> **Instruction**
Write out, word for word, the part of the Perl forum thread below that runs from "Your problem may" up to and including "is not indicated.".

*** Source extract ***

I have tossed in a ton of debugging... some new, some from when I first developed this almost 3 years ago...I knew I'd need a good debug structure up front, so that was designed in...

Ideas? Flamage? laughter? ( :-( *sigh*))... How could I print a value in 1 line and be null in the RE?

Replies are listed 'Best First'.
Re: strange prob--print RE& then use-says not set??
by kcott (Archbishop) on May 15, 2013 at 05:20 UTC

    G'day perl-diddler,

    Your problem may be related to which package is current. The error shows "$URL::Cacheable::pkg_host_mask" but your code only uses "$pkg_host_mask" and the current package is not indicated.

    What's "P()"? It looks like some sort of wrapper around printf but that's just a guess.

    Where does the following statement occur?

    $pkg_host_base = ($p->host =~ m{($pkg_host_mask)}) [0];

    Unrelated to your current problem, but you have a redundant level of parentheses in that code. I foresee a future SoPW like "Why is this matching twice?".

    $ perl -Mstrict -Mwarnings -E ' my $host = q{a.b.c}; my $re = qr{([a-zA-Z][-a-zA-Z0-9]*\.[a-zA-Z]+)$}; my $base = ($host =~ $re)[0]; # How I might have written it say $base; $base = ($host =~ m{($re)}) [0]; # How you wrote it say $base; $base = ($host =~ m{($re)}) [1]; # Fodder for another SoPW say $base; ' b.c b.c b.c

    The error has "at ./crawl.pl line 385". Have you posted that line? If so, which is it?

*** Information supplied ***

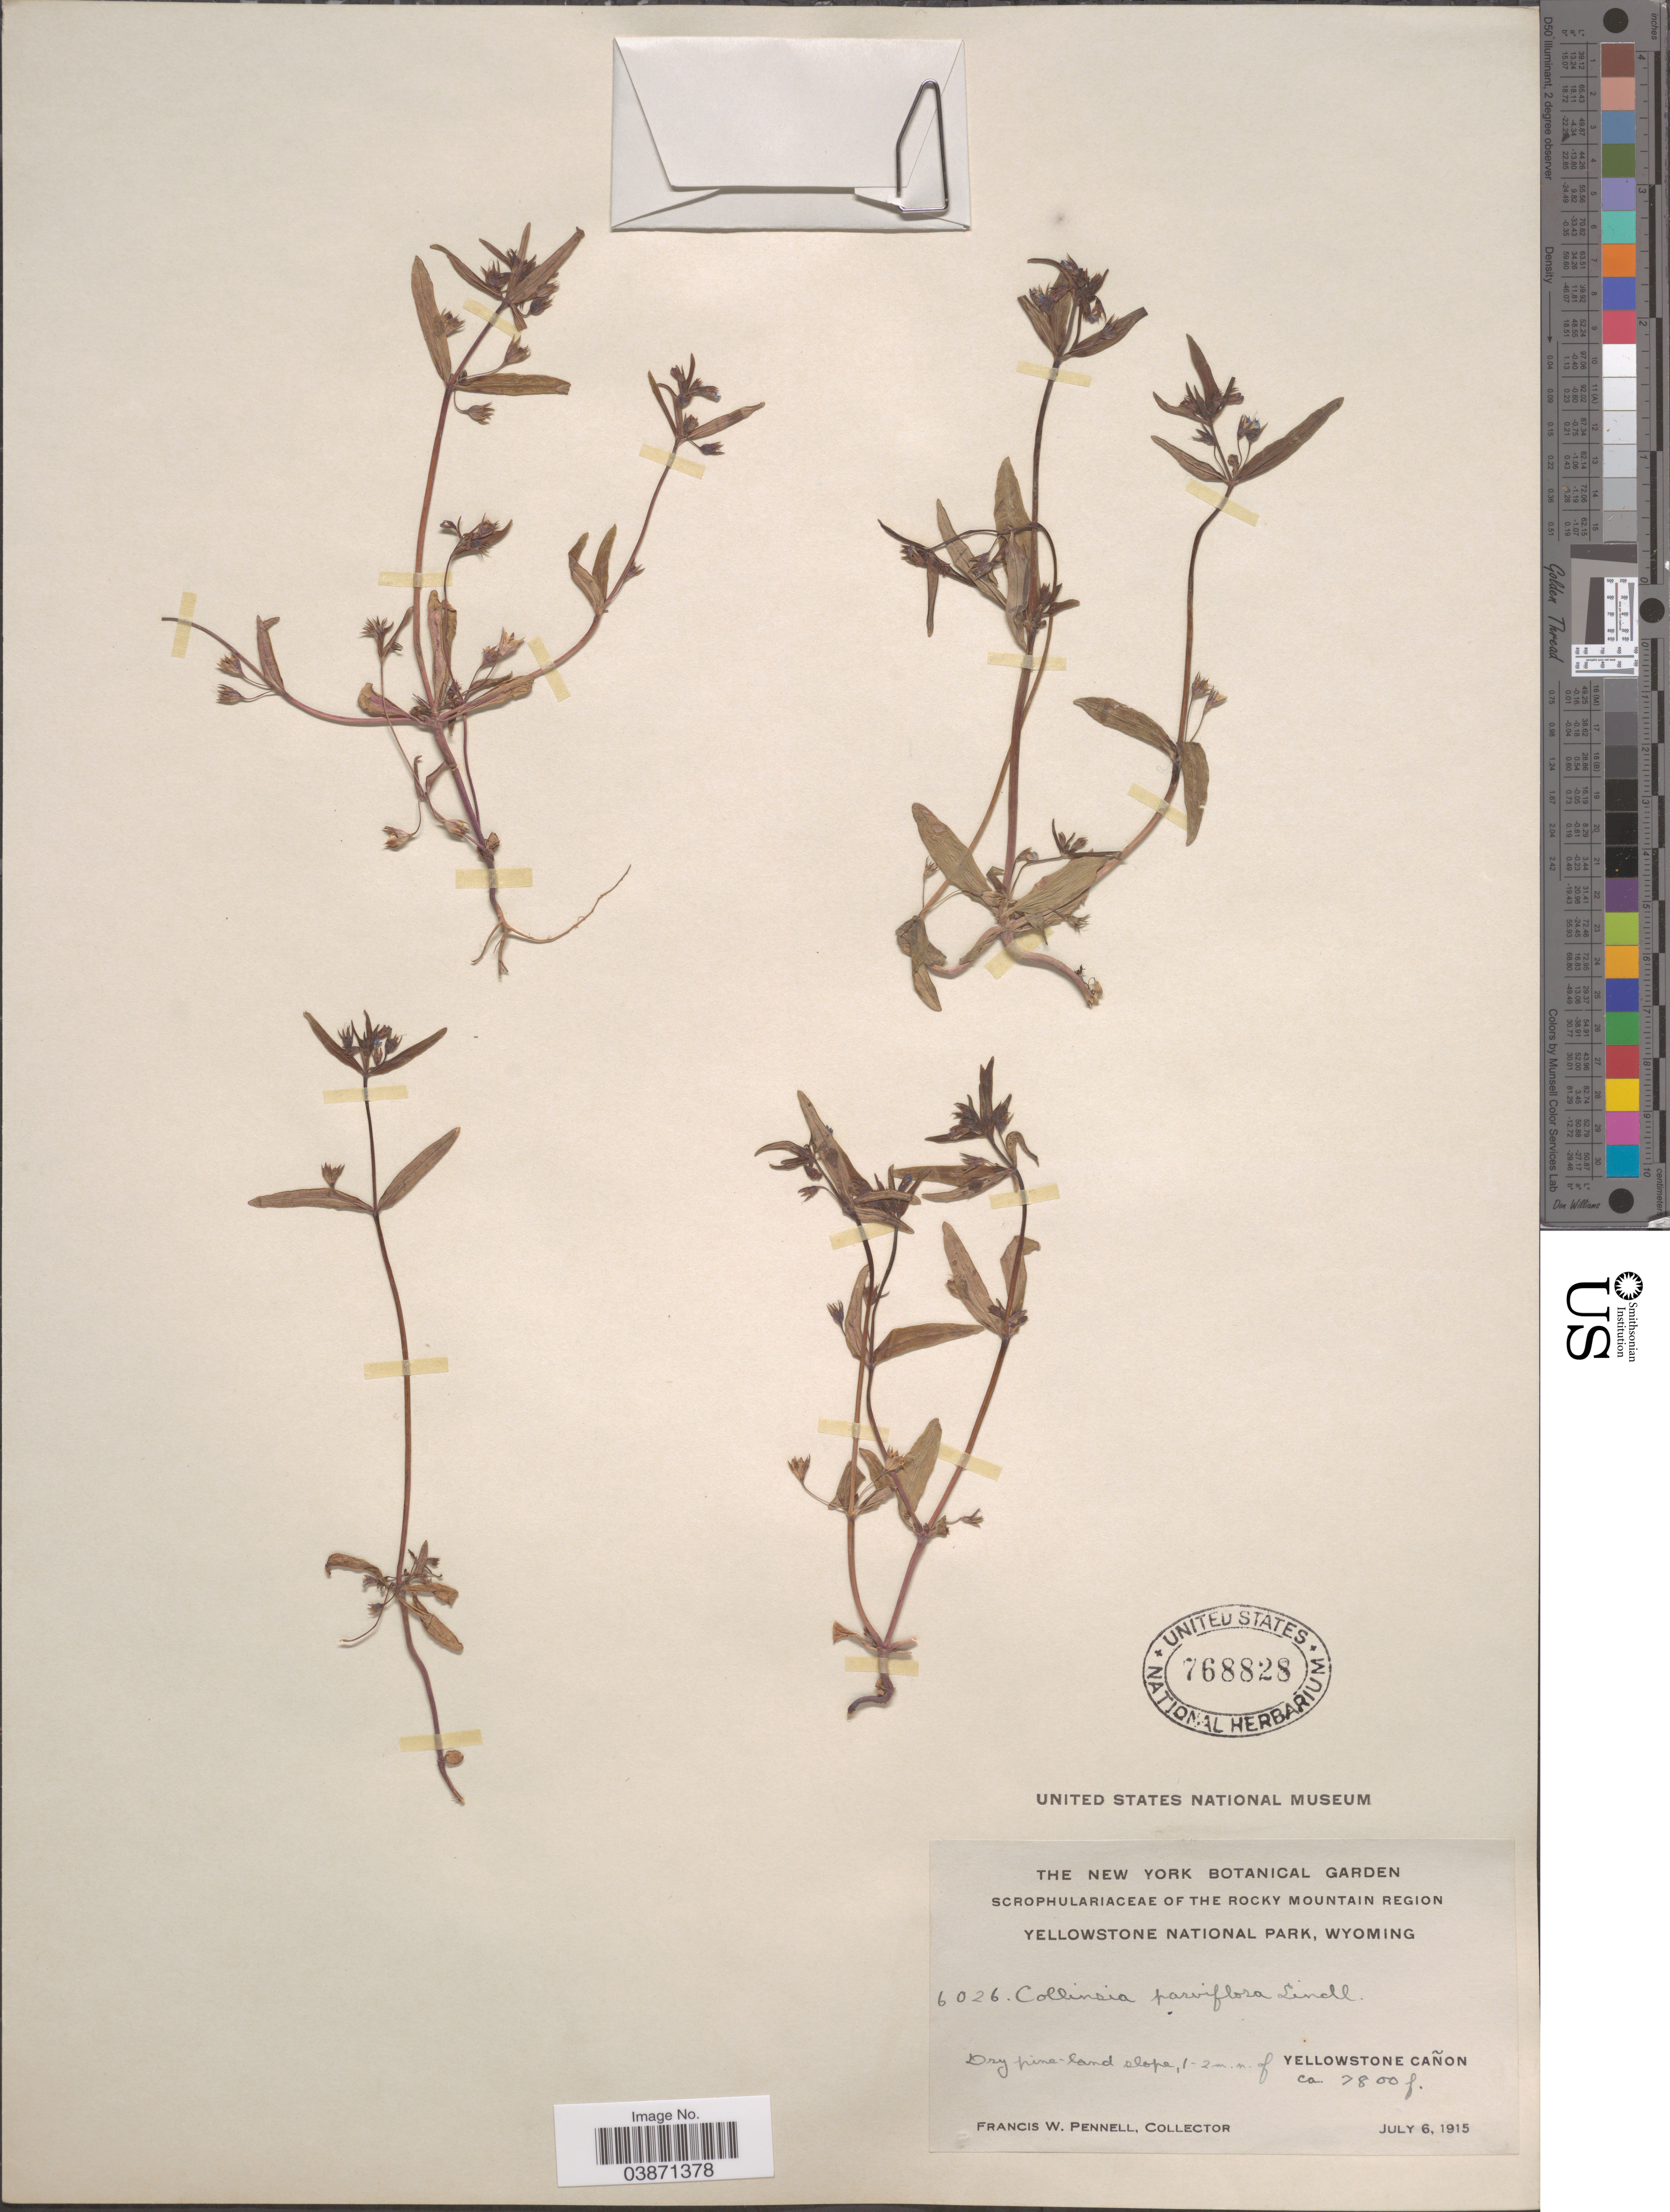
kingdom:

***

> **Completed exercise**
Your problem may be related to which package is current. The error shows "$URL::Cacheable::pkg_host_mask" but your code only uses "$pkg_host_mask" and the current package is not indicated.